Date: Thu, 31 Oct 2002 17:30 -0500
From: George Jochnowitz <jochnowitz @>
Subject: cognate and czy

Polish "czy" means "whether" and is used to introduce a yes-no question.

According to my Random House Dictionary, English "as" comes from Old English
_alswa_ ,_ealswa_ meaning "all so," and is thus related to "also,"
reflecting a semantic split.

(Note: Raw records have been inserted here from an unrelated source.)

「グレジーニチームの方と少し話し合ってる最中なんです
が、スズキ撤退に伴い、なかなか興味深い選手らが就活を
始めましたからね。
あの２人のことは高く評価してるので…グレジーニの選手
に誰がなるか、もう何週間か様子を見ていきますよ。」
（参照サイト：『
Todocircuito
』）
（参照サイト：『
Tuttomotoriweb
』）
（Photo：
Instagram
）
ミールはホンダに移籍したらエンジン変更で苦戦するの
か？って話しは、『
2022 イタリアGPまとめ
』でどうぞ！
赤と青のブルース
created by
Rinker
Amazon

By cognate, I mean descending from a common
ancestor, perhaps West Germanic.


Date: Thu, 31 Oct 2002 15:39 -0800
From: Jess Olson <jso @>
Subject: Re: az

On Thu, 31 Oct 2002, George Jochnowitz wrote:

> I assume German "als" and English "as" are cognate with "az."

I assumed that "az" was a Hebrew loan word. Its syntactic usage seems
somewhere in between the Hebrew word "als" and the Hebrew word "az."

But I could be wrong.

Jess Olson

Date: Thu, 31 Oct 2002 16:06 -0800
From: Jess Olson <jso @>
Subject: Re: az

On Thu, 31 Oct 2002, Jess Olson wrote:

> On Thu, 31 Oct 2002, George Jochnowitz wrote:
> > I assume German "als" and English "as" are cognate with "az."
> I assumed that "az" was a Hebrew loan word. Its syntactic usage seems
> somewhere in between the Hebrew word "als" and the Hebrew word "az."
> But I could be wrong.

Sorry...the above should read "somewhere in between the _German_ word als
and the Hebrew word "az."

Jess Olson

Date: Thu, 31 Oct 2002 17:55 -0800
From: Yona Sabar <sabar @>
Subject: Re: derivation of a name

I always "thought" that Trumpeldor was "Spanish" (or
"Judeo-Spanish"?) as one can see from the following anecdote
(submitted in the spirit of Halloween):

An Israeli in Spain went to see a bullfighting, but he didn't have
the money for the ticket. So, he stood aside and watched which
people are let in without paying. One says "Matador!", and is let
in; another says "Toreador!", etc. The Israeli says to himself:
"OK, I got the trick!" and approaches the gate man and says:
"Trumpeldor!", and he is let in ....

Yona Sabar

Date: Thu, 31 Oct 2002 23:34 -0500
From: K I Weiser <kweiser @>
Subject: Re: az

Have you considered that it might quite simply be derived from Middle High
German? What does M. Weinreich have to say?

Kalman Weiser

Date: Thu, 31 Oct 2002 23:39 -0500
From: K I Weiser <kweiser @>
Subject: Re: More Yiddish etymology

Woops. My apology for my earlier response concerning 'az.' I did not read
my email in the correct order and understand now that the question
originally posed is more complicated than I had realized.